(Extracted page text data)

-- Opening Marker --

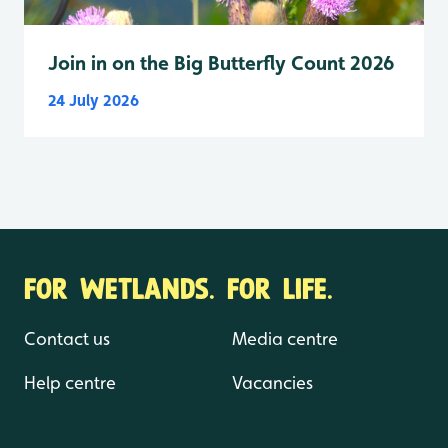
Join in on the Big Butterfly Count 2026
24 July 2026
FOR WETLANDS. FOR LIFE.
Contact us
Media centre
Help centre
Vacancies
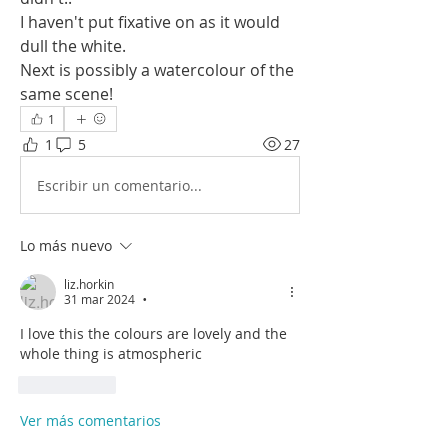
I haven't put fixative on as it would 
dull the white.
Next is possibly a watercolour of the 
same scene!
1
1
5
27
Escribir un comentario...
Lo más nuevo
liz.horkin
31 mar 2024
•
I love this the colours are lovely and the 
whole thing is atmospheric
Me gusta
Ver más comentarios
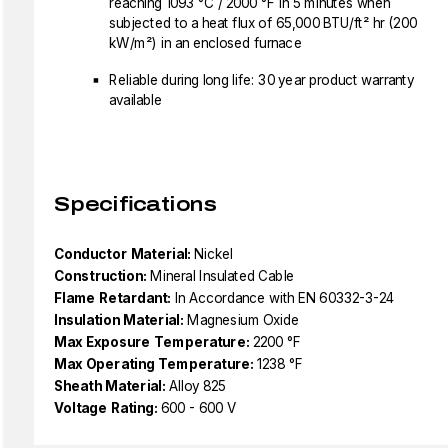
reaching 1093 °C / 2000 °F in 5 minutes when
subjected to a heat flux of 65,000 BTU/ft² hr (200
kW/m²) in an enclosed furnace
Reliable during long life: 30 year product warranty
available
Specifications
Conductor Material:
Nickel
Construction:
Mineral Insulated Cable
Flame Retardant:
In Accordance with EN 60332-3-24
Insulation Material:
Magnesium Oxide
Max Exposure Temperature:
2200 °F
Max Operating Temperature:
1238 °F
Sheath Material:
Alloy 825
Voltage Rating:
600 - 600 V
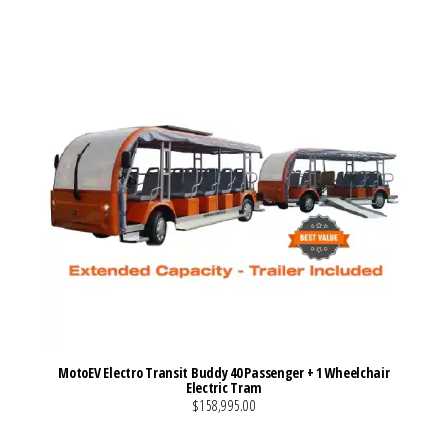
MotoEV Electro Transit Buddy 40 Passenger + 1 Wheelchair
Electric Tram
$158,995.00
VIEW MORE DETAILS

-- Closing Marker --

## YOUR ASSIGNMENT
Your answer must be an exact copy of the data above, minus its pictures.

## FINISHED TASK
Join in on the Big Butterfly Count 2026
24 July 2026
FOR WETLANDS. FOR LIFE.
Contact us
Media centre
Help centre
Vacancies
I haven't put fixative on as it would 
dull the white.
Next is possibly a watercolour of the 
same scene!
1
1
5
27
Escribir un comentario...
Lo más nuevo
liz.horkin
31 mar 2024
•
I love this the colours are lovely and the 
whole thing is atmospheric
Me gusta
Ver más comentarios
reaching 1093 °C / 2000 °F in 5 minutes when
subjected to a heat flux of 65,000 BTU/ft² hr (200
kW/m²) in an enclosed furnace
Reliable during long life: 30 year product warranty
available
Specifications
Conductor Material:
Nickel
Construction:
Mineral Insulated Cable
Flame Retardant:
In Accordance with EN 60332-3-24
Insulation Material:
Magnesium Oxide
Max Exposure Temperature:
2200 °F
Max Operating Temperature:
1238 °F
Sheath Material:
Alloy 825
Voltage Rating:
600 - 600 V
MotoEV Electro Transit Buddy 40 Passenger + 1 Wheelchair
Electric Tram
$158,995.00
VIEW MORE DETAILS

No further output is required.